Пришлось попрощаться с большей частью кошелька.

Спустя пару часов я была отмыта до скрипа, накормлена до икоты и переодета по предпоследней городской моде. Корсет немилосердно норовил выдавить из меня все съеденное, высокий воротничок колол подбородок, юбка едва проходила в дверной проем, а обувь терла сразу во всех местах.

Теперь понятно, почему дамам все время дурно становится. Еще не дама, а уже нехорошо…

В ожидании обещанной телеги я осторожно примостилась на кровати возле окна.

Комната была довольно большая и бедно оставленная — кровать, большая лохань, узкий столик у окна да лавка, на которой валялся мой изрядно похудевший мешочек с монетами. Игла перекочевала в новый рукав — пленка начала осыпаться.

Во дворе раздался дробный цокот копыт и недовольный всхрап. Ухватив юбку, я протиснулась к окну, но сквозь мутное стекло ничего не было видно.

Я подхватила остатки монет, ощупала платье на предмет карманов и застонала.

Да кто же одежду без карманов-то шьет!

Лестница заскрипела. Не раздумывая, я засунула мешочек под корсет и с силой разгладила, распределяя монетки поровнее. В ту же секунду раздался негромкий стук в дверь.

— Все-все, выхожу. — схватив кокетливую, слегка потрепанную шляпку на лентах, я на ходу попыталась завязать бант под подбородком, волосы свои показывать точно не стоило, а густая сеточка, неизвестно для чего пришитая к полям, скрывала и высоко убранные пряди, и оттенок глаз. — Нилая, мы мне не поможете это завязать?

Дверь с протяжным скрипом отворилась. Я замерла, прижимая шляпку к макушке.

От доспехов осталась одна кольчуга поверх кожаной куртки. В спутанных, почти белых волосах торчал одинокий листочек.

Рыцарь сделал шаг вперед. Я, одновременно с ним — шаг назад.

— Аа…на полянку ты не пошел, да? — неизвестно зачем спросила я. Рыцарь отрицательно качнул головой, настороженно глядя на меня.

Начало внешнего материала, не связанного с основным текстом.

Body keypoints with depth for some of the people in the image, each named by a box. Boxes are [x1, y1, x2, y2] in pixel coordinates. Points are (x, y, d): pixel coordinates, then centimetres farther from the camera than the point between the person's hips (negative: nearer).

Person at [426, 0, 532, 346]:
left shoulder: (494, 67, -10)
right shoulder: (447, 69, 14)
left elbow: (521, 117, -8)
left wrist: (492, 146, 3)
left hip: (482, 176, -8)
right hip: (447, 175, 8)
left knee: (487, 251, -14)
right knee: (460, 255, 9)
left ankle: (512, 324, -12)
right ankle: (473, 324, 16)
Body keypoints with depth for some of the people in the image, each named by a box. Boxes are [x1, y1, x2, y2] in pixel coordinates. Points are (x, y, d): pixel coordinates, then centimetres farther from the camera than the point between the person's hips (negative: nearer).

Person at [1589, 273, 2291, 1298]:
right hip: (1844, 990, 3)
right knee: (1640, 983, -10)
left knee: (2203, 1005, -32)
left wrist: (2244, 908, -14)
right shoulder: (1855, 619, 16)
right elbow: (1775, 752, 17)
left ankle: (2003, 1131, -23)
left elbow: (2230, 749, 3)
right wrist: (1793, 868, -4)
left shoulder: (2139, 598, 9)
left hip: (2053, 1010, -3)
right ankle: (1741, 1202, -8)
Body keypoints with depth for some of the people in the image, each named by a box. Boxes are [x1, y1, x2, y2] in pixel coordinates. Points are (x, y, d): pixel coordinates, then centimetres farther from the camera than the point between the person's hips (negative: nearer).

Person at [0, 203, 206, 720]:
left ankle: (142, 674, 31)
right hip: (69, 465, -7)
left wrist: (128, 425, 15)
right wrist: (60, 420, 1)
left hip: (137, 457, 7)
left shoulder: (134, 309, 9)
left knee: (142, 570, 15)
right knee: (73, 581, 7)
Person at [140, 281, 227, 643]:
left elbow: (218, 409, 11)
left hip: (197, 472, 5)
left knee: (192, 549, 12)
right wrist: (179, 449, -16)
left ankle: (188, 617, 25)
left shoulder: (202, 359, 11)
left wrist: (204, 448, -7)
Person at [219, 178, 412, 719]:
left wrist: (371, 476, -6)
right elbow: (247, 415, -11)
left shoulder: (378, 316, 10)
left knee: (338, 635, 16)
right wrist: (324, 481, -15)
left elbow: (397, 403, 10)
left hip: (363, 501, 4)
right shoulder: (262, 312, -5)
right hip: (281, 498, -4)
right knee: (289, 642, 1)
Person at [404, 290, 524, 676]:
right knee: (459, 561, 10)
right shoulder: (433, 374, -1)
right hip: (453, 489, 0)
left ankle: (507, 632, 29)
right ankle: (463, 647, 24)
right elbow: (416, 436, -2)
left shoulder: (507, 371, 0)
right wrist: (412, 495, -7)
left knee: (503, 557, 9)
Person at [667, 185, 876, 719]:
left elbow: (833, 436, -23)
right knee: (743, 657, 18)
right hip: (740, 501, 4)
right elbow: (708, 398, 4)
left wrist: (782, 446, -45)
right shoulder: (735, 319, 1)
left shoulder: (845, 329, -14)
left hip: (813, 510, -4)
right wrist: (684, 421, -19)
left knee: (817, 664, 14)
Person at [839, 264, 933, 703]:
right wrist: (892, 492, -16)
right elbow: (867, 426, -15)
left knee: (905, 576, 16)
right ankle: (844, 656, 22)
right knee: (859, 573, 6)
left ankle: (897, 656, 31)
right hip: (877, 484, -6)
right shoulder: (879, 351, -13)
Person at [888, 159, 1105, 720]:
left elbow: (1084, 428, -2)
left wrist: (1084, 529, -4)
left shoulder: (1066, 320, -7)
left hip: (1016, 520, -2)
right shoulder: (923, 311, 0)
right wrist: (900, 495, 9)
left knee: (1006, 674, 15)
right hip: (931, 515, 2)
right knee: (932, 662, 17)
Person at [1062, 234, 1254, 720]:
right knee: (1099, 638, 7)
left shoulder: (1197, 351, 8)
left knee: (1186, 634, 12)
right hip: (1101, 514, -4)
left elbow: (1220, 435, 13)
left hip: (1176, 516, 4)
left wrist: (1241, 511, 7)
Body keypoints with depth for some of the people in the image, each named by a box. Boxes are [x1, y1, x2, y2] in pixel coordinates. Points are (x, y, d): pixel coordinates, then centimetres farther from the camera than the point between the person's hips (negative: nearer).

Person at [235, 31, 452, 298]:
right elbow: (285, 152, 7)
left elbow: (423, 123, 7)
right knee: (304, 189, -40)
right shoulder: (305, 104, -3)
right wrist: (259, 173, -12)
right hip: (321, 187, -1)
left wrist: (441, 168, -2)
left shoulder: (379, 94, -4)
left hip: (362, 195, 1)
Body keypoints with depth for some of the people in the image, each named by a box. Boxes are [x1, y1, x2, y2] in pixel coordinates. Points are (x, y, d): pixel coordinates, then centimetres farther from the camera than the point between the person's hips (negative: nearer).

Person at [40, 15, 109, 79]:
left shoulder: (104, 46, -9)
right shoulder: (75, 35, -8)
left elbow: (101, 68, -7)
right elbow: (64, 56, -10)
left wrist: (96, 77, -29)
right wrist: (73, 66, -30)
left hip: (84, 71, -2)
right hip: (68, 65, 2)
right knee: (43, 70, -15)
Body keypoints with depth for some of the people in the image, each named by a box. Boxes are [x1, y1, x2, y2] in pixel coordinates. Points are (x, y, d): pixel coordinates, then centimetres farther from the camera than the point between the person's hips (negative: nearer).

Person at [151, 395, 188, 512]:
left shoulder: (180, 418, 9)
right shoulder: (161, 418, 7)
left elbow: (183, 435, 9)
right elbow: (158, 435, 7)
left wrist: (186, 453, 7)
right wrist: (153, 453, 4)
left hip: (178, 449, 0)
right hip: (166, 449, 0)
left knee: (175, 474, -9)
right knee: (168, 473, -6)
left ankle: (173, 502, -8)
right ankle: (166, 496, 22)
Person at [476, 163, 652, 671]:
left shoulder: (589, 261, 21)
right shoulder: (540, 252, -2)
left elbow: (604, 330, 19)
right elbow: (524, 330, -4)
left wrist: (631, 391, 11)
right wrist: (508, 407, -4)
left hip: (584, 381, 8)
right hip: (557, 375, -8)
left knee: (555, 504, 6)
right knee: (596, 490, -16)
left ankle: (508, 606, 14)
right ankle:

Ранение даром не прошло — линия рта стала жестче, у глаз залегли тени.

А я ведь в этой юбке в окно не пролезу.

— Ну и молодец. — пятиться дальше было некуда — задом уперлась в стол. — Как догадался?

А если он не знает, что я его продала? Что я несу вообще?

— Ты мимо меня прошла. — рыцарь прищурился и сделал еще шаг. — Рыдая и беседуя с небесами.

Уши ощутимо начало жечь.

— Может, сделаем вид, что ты меня не нашел? — совсем уж жалобно уточнила я, свернув несчастную шляпку в трубочку. Парень приподнял брови.

— Ладно. — со вздохом сдалась я. — Вяжи. Не в окно же лезть…

Я могла собой гордиться — он приближался ко мне, как к ядовитой змее. Не сводя с меня настороженного взгляда, медленно разматывая уже знакомую цепь. Я смиренно протянула руки вперед.

— И давно ты меня нашел? — кисти виток за витком стягивались все туже.

— Давно. — ответил рыцарь после паузы, проверяя, не слишком ли перетянуло руки.

Я задумчиво покивала.

Парень слегка подтолкнул меня к выходу, обнажив меч. Обдирая руки о металлические звенья, я провернула левую кисть, правой вытаскивая иголку из шва. Если все зелье облупилось, мне конец…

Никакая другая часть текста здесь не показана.